- Social responsibility and the digitalization of mobility were top of the agenda at the DAX company’s Annual Shareholders' Meeting
- Clean air and zero traffic accidents are possible
- Today’s batteries for electric vehicles are too large, too heavy, and too expensive for the mass market
Hanover, April 29, 2016. Major challenges for society were the main issues at this year’s Annual Shareholders’ Meeting of the international technology company Continental. “The concept of mobility is currently being redefined. It is expected to be even safer, even cleaner, and – above all – fully connected. And all at a price that everyone can afford. All of this requires more efficient, more intelligent, and more sustainable mobility solutions,” said Dr. Elmar Degenhart, Continental’s chairman of the Executive Board, in his speech to shareholders. He added: “Three challenges are particularly important for our business: clean air and lower emissions; enhanced safety and zero accidents on the road; and connected mobility and new services. Continental is making key contributions to all three of these challenges. And we must do so because we and our industry have an enormous responsibility here to society.”
He mentioned the “rapid development of new products, systems, features, and solutions for our customers by our extremely dedicated, passionate employees around the world” as the company’s unique strength when it comes to “the growth and prosperity of society as a whole.”

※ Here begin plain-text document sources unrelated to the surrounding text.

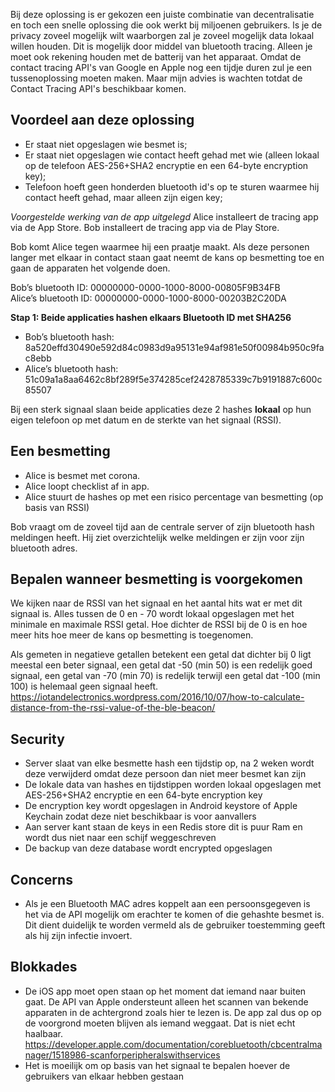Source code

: Bij deze oplossing is er gekozen een juiste combinatie van decentralisatie en toch een snelle oplossing die ook werkt bij miljoenen gebruikers. ls je de privacy zoveel mogelijk wilt waarborgen zal je zoveel mogelijk data lokaal willen houden. Dit is mogelijk door middel van bluetooth tracing. Alleen je moet ook rekening houden met de batterij van het apparaat. Omdat de contact tracing API's van Google en Apple nog een tijdje duren zul je een tussenoplossing moeten maken. Maar mijn advies is wachten totdat de Contact Tracing API's beschikbaar komen.

## Voordeel aan deze oplossing

- Er staat niet opgeslagen wie besmet is;
- Er staat niet opgeslagen wie contact heeft gehad met wie (alleen lokaal op de telefoon AES-256+SHA2 encryptie en een 64-byte encryption key);
- Telefoon hoeft geen honderden bluetooth id's op te sturen waarmee hij contact heeft gehad, maar alleen zijn eigen key;

_Voorgestelde werking van de app uitgelegd_
Alice installeert de tracing app via de App Store.
Bob installeert de tracing app via de Play Store.

Bob komt Alice tegen waarmee hij een praatje maakt. Als deze personen langer met elkaar in contact staan gaat neemt de kans op besmetting toe en gaan de apparaten het volgende doen.

Bob’s bluetooth ID: 00000000-0000-1000-8000-00805F9B34FB  
Alice’s bluetooth ID: 00000000-0000-1000-8000-00203B2C20DA

**Stap 1: Beide applicaties hashen elkaars Bluetooth ID met SHA256**

- Bob’s bluetooth hash: 8a520effd30490e592d84c0983d9a95131e94af981e50f00984b950c9fac8ebb
- Alice’s bluetooth hash: 51c09a1a8aa6462c8bf289f5e374285cef2428785339c7b9191887c600c85507

Bij een sterk signaal slaan beide applicaties deze 2 hashes **lokaal** op hun eigen telefoon op met datum en de sterkte van het signaal (RSSI).

## Een besmetting

- Alice is besmet met corona.
- Alice loopt checklist af in app.
- Alice stuurt de hashes op met een risico percentage van besmetting (op basis van RSSI)

Bob vraagt om de zoveel tijd aan de centrale server of zijn bluetooth hash meldingen heeft. Hij ziet overzichtelijk welke meldingen er zijn voor zijn bluetooth adres.

## Bepalen wanneer besmetting is voorgekomen

We kijken naar de RSSI van het signaal en het aantal hits wat er met dit signaal is. Alles tussen de 0 en - 70 wordt lokaal opgeslagen met het minimale en maximale RSSI getal. Hoe dichter de RSSI bij de 0 is en hoe meer hits hoe meer de kans op besmetting is toegenomen.

Als gemeten in negatieve getallen betekent een getal dat dichter bij 0 ligt meestal een beter signaal,
een getal dat -50 (min 50) is een redelijk goed signaal,
een getal van -70 (min 70) is redelijk terwijl een getal dat -100 (min 100) is helemaal geen signaal heeft.
https://iotandelectronics.wordpress.com/2016/10/07/how-to-calculate-distance-from-the-rssi-value-of-the-ble-beacon/

## Security

- Server slaat van elke besmette hash een tijdstip op, na 2 weken wordt deze verwijderd omdat deze persoon dan niet meer besmet kan zijn
- De lokale data van hashes en tijdstippen worden lokaal opgeslagen met AES-256+SHA2 encryptie en een 64-byte encryption key
- De encryption key wordt opgeslagen in Android keystore of Apple Keychain zodat deze niet beschikbaar is voor aanvallers
- Aan server kant staan de keys in een Redis store dit is puur Ram en wordt dus niet naar een schijf weggeschreven
- De backup van deze database wordt encrypted opgeslagen

## Concerns

- Als je een Bluetooth MAC adres koppelt aan een persoonsgegeven is het via de API mogelijk om erachter te komen of die gehashte besmet is. Dit dient duidelijk te worden vermeld als de gebruiker toestemming geeft als hij zijn infectie invoert.

## Blokkades

- De iOS app moet open staan op het moment dat iemand naar buiten gaat. De API van Apple ondersteunt alleen het scannen van bekende apparaten in de achtergrond zoals hier te lezen is. De app zal dus op op de voorgrond moeten blijven als iemand weggaat. Dat is niet echt haalbaar.
  https://developer.apple.com/documentation/corebluetooth/cbcentralmanager/1518986-scanforperipheralswithservices
- Het is moeilijk om op basis van het signaal te bepalen hoever de gebruikers van elkaar hebben gestaan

Low-emission drive systems were once again one of the main topics at the most recent World Climate Conference: “Carbon dioxide is one of the main causes of global warming. Over a billion vehicles produce almost one-fifth of carbon-dioxide emissions. The battle against harmful emissions has therefore entered a decisive phase, which is why government regulations on climate protection are getting stricter – and rightly so – in Europe, the U.S.A., China, and Japan,” Degenhart said.
Experts at the World Climate Conference in Paris expect that global warming will cause a rise in sea levels, which, in the worse case, could result in as many as 500 million refugees as a consequence of climate change. If this prediction is true, there will be chaos on a global scale,” warned Degenhart, adding about the importance of low-emission drive systems: “The internal combustion engine will continue to be the main type of drive system up to and beyond 2020.” Continental is therefore developing key components for fuel-efficient, low-emission drive systems, including direct injection, turbocharger technology, exhaust-gas aftertreatment, light-weight design, electrification of the powertrain, driver information, and vehicle connectivity. “Our current technologies help reduce fuel consumption by an average of 20 percent,” Degenhart said.
Technologically, emission-free electric mobility will not be ready for the mass market before 2025, said Degenhart. An interim solution is required, comprising the internal combustion engine and an electric drive system. In Continental’s view, one such solution would be the “people’s hybrid.” Degenhart explained: “This is why we are combining gasoline or diesel engines with a small electric motor, which eases the burden on the internal combustion engine depending on the driving situation. Its on-board power supply operates with a higher voltage of 48 volts. The people’s hybrid can be used in almost all vehicle classes and is going into production in Europe in 2016 and in Asia and the Americas soon.
“The ideal solution for no-emission driving is an electric car that is powered by green electricity,” said Degenhart convinced. But, “it is likely to remain a niche product in the coming years. Today’s batteries are too large, too heavy and too expensive. They do have sufficient capacity. Furthermore, they still cannot be wirelessly charged fast enough. The crucial question is therefore: When will a battery cell be available that meets all these requirements? And on the road, not in the laboratory!” said Degenhart.
Ideal dimensions for market success of electric drive Systems
He stated that the ideal dimensions for electric drive systems to be a success on the market are 100 – 100 – 150: battery cells will need to provide 100 kilowatt hours of energy, have a physical size of 100 liters, and weigh 150 kilograms. “So compared to the systems available today, they will have to be half the size, half the weight, and significantly less than half the price. Our industry needs a powerful battery cell like this. It would great if it were to be made in Germany, but with today’s electricity prices here, it is not economically viable to manufacture battery cells in this country.
In his speech, he highlighted that there are still more than 1.2 million road traffic fatalities around the world each year. For Continental, this is an area where something must be done: “For us, it is simply unacceptable that 3,300 people lose their lives and 140,000 are injured on the roads every day. It is time to put road accidents in a museum. The technology for doing so is already available and is now being fully integrated into cars. It includes our advanced driver assistance systems and our tires,” he said, adding: “These systems keep the vehicle in the lane and on the road, monitor the blind spot, brake autonomously, or get help in emergencies. They detect the surrounding environment and any dangers, and can even park autonomously. Advanced driver assistance systems of this kind are the foundation of automated driving and represent our strongest growth area.” As early as 2016, Continental will generate sales of more than €1 billion with this technology and the associated sensor systems. By 2020, Continental expects sales to have exceeded the €2 billion mark, doubling in just five years.